When I complimented him on the 2018 Grevespesa Clement VII and its competitive price of $19 a bottle (in Ontario), he smiled and said, “You have to remember we are always a competitive winery, and we are always researching new techniques and looking for a higher quality of winemaking.”

Grevespesa’s history, like many of Europe’s co-operatives, can be divided into two parts. Originally they were set up to set a floor for the price growers got for their crops; a way for small landowners to combine forces to negotiate with buyers. Once the floor was set, then the emphasis was on production. The more you grew the more money you made since the co-operative guaranteed the sale.

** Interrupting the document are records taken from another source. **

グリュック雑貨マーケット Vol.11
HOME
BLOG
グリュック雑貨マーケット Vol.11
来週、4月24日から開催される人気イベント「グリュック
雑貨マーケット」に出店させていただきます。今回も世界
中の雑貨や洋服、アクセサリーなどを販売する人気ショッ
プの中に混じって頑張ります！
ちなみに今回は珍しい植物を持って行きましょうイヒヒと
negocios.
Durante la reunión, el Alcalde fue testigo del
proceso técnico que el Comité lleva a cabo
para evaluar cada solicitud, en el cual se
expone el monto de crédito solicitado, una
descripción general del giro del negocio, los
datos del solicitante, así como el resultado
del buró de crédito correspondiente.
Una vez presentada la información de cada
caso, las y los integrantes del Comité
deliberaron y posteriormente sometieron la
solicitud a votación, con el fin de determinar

That model only worked if consumers were willing to buy the wines the co-operatives made, and by the 1990s consumers shifted away from quantity towards quality, drinking less of the more expensive wines. The smart co-operatives saw the writing on the wall and pivoted to hiring expert winemakers and viticulturists and pooling their capital into state-of-the-art facilities.

Nevini also explained that because the holdings of Grevespesa are spread far and wide across the Chianti Classico territory they can blend and source wine from disparate sites. For instance, using more grapes from cooler, high-altitude sites after a hot summer. A bigger winery really does have more tricks up its sleeves and can maintain a high quality-to-price ratio, even in difficult years.